Emotiva ceremonia sacramental se ofreció en honor a la pequeña Dulce María Zapata Rodríguez, en el Templo de Nuestra Señora del Carmen (San Marcos).
La pequeña fue llevada por sus papás y padrinos a la pila bautismal, donde fue ungida con los aceites para después ser bañada con el agua del Río Jordán.
Momentos antes, el sacerdote oficiante invitó a los feligreses a escuchar la palabra de Dios, a través de la homilía en la que explicó las virtudes de los sacramentos, principalmente del bautismo, al señalar que éste otorgaría a Dulce María uno de los encuentros más hermosos con Jesús, acompañándola por el resto de su vida.

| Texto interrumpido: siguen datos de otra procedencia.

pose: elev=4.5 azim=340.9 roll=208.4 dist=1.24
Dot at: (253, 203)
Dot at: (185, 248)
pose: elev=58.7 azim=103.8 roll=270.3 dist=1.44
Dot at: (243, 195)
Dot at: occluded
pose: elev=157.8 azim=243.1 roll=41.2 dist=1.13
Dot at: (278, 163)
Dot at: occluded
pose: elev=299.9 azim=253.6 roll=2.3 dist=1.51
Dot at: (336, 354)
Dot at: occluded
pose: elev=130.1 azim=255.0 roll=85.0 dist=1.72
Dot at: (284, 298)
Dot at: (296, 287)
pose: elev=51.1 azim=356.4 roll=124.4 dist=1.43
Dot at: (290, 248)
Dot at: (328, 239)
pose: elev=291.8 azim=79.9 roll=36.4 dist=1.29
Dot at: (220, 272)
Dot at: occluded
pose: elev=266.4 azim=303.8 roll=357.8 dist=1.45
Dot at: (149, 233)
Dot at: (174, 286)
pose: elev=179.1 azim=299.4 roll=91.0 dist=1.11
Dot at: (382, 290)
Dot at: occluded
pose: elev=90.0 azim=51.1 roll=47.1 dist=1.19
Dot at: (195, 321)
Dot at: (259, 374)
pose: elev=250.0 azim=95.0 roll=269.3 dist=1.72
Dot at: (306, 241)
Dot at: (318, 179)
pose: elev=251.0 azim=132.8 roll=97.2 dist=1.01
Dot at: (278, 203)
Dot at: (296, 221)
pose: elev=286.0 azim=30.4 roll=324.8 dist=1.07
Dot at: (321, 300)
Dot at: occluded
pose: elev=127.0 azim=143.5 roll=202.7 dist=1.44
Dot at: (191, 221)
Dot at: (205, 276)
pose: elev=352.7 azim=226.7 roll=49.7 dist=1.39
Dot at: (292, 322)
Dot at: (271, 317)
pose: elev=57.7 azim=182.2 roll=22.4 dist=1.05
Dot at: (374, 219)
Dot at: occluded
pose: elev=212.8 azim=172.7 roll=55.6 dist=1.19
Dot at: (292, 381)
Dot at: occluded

Dijo también, que gracias al bautizo, la bebita fue liberada del pecado original, convirtiéndose en una nueva hija de Dios, por lo que invitó a sus papás y padrinos, ser para ella, guía de fe, amor y esperanza en Cristo.
Posteriormente, los llamó a la pila bautismal donde se llevó a cabo el rito que marca dicho sacramento.
Al final, los papás de la bautizada, elevaron sus oraciones para agradecer a Dios por permitirles compartir tan especial acontecimiento en la vida de su hija y de igual manera lo hicieron sus padrinos, al ser elegidos para acompañar a su nueva ahijada.